Tag Archives: Andrei Bely Petersburg

Подушка какая Мягкая.

 

Подушка какая Мягкая.

Podushka kakaya Myagkaya.

What a soft pillow.

Russian is such a beautiful language euphonically, as Professor John E. Malmstad pointed out in an introductory Russian course I took at Columbia University. (Professor Malmstad was co-translator of the symbolist novel Petersburg by Andrei Bely.)

I took both French and Spanish as a high school and college student. I studied both intensively.

It was fun to compare the two Romance languages, both similar in their origins and vocabulary while at the same time (as is always the case with languages) both unique; distinct. Like persons, you like and admire, each one, for the things that make them unique.

It seems to me that Spanish is closer to the original Latin than French. I took two years of Latin in high school. I found Spanish grammar easy to learn.

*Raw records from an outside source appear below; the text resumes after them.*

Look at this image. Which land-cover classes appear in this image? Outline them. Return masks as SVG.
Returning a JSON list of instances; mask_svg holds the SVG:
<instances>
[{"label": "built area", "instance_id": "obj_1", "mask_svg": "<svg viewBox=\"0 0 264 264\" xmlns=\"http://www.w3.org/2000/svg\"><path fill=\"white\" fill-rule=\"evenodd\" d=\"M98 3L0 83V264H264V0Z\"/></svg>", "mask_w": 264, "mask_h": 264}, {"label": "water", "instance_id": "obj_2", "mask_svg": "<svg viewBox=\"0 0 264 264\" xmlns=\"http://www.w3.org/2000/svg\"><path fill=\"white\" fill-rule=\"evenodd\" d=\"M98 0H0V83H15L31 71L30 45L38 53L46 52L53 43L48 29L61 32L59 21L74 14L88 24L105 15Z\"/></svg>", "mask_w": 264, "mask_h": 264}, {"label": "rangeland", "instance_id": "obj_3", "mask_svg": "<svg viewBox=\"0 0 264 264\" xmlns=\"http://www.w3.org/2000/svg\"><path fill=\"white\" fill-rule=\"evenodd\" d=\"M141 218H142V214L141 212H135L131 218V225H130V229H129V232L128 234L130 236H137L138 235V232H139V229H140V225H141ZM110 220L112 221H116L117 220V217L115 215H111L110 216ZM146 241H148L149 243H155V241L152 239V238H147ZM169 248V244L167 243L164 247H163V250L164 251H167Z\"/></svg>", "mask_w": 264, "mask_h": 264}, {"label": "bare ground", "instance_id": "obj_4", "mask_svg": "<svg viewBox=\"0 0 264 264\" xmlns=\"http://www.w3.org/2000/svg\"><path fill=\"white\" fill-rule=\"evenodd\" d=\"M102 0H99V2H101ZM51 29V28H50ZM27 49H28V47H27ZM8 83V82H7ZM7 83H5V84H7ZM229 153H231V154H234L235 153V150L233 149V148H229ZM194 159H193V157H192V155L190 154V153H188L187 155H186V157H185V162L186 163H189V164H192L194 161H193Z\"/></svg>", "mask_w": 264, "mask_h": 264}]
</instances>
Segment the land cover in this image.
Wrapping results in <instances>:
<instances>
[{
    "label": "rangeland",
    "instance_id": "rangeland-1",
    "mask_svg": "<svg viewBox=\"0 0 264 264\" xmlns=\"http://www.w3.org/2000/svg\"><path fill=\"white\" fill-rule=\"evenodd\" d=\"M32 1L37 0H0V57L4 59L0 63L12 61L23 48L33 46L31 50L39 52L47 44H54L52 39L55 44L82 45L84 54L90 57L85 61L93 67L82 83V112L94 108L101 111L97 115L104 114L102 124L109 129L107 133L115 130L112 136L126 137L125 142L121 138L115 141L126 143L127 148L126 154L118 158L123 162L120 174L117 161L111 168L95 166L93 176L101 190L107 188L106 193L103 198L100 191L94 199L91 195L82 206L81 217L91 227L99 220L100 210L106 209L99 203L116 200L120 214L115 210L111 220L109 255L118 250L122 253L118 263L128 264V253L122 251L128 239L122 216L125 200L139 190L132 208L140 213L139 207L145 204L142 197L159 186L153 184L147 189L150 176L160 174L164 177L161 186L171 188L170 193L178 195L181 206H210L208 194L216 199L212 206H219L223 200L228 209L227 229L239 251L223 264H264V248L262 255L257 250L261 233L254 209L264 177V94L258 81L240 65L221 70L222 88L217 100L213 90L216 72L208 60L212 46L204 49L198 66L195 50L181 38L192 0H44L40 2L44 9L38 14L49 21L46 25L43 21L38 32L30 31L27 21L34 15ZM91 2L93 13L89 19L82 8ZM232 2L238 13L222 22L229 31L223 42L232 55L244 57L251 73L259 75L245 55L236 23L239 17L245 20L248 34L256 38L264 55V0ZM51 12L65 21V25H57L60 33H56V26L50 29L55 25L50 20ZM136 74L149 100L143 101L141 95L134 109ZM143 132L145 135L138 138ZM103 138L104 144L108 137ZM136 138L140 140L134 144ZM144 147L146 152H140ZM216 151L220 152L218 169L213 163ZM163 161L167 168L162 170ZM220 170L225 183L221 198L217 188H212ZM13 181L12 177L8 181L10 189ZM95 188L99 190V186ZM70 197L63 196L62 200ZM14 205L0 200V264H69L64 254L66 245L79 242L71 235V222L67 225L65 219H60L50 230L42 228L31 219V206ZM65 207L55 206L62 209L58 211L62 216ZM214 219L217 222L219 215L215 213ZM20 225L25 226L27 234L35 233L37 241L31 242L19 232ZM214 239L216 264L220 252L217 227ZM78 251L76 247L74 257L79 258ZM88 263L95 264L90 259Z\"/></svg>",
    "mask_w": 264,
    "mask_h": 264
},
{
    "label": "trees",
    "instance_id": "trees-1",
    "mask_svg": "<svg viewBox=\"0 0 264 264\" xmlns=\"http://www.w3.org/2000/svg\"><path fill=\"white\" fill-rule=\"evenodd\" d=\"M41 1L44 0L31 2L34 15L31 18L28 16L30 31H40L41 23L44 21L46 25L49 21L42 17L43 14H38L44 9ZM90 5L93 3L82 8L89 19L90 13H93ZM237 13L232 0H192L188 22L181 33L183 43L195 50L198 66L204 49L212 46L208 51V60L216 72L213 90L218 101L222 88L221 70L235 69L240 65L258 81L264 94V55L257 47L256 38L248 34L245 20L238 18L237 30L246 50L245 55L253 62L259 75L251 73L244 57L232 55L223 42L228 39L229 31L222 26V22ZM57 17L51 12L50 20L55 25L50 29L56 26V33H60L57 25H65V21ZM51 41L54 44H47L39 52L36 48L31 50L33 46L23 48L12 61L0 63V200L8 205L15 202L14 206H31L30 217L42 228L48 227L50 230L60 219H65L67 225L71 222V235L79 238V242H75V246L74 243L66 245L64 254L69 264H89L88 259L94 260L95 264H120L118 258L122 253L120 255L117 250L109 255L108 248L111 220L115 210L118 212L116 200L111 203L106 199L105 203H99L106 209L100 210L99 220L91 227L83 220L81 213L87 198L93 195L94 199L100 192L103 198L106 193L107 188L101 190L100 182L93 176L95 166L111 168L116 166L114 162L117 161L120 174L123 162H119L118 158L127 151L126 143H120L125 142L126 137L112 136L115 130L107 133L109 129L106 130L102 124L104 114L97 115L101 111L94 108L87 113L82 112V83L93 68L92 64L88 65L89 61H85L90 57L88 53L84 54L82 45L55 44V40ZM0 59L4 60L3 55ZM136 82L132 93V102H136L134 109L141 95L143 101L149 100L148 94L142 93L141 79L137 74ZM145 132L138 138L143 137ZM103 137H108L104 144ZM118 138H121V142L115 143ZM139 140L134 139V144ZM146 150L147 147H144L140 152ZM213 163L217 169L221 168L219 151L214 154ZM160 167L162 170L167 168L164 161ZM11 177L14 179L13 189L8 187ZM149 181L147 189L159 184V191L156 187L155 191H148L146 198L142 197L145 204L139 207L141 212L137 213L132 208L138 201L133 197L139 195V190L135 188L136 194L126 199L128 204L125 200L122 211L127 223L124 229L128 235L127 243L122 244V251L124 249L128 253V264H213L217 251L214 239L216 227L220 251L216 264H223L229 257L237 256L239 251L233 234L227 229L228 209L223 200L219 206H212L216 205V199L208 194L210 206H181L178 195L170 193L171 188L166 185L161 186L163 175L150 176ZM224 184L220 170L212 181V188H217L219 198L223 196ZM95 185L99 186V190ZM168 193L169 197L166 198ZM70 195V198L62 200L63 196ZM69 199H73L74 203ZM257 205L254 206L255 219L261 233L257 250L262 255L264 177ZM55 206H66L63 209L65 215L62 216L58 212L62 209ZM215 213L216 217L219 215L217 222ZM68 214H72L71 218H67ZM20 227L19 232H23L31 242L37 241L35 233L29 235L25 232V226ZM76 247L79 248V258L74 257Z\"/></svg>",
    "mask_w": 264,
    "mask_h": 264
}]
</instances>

A notable feature of studying Spanish to me was that spelling is very regular and simple. There are hardly any exceptions. A consonant, for example is either doubled or it is not – doesn’t change for different words.

Which brings us (to quote James Joyce) by a commodius vicus of recirculation back to Russian. Russian is very similar to Spanish with respect to pronunciation. Spelling is entirely regular.

And, a notable, major feature of both languages — connected or related to regularity of spelling — is that a given word and spelling dictate the pronunciation. There are no exceptions. Words in both Spanish and Russian are pronounced exactly as they are spelled.

Every language has its own sound, sonority, a unique cadence and rhythm which, once you begin to learn the language, is music to the ear. Now you can “hear” the language, which the untutored can’t.

The musicality of spoken Russian, including the simplest phrases, is undeniable.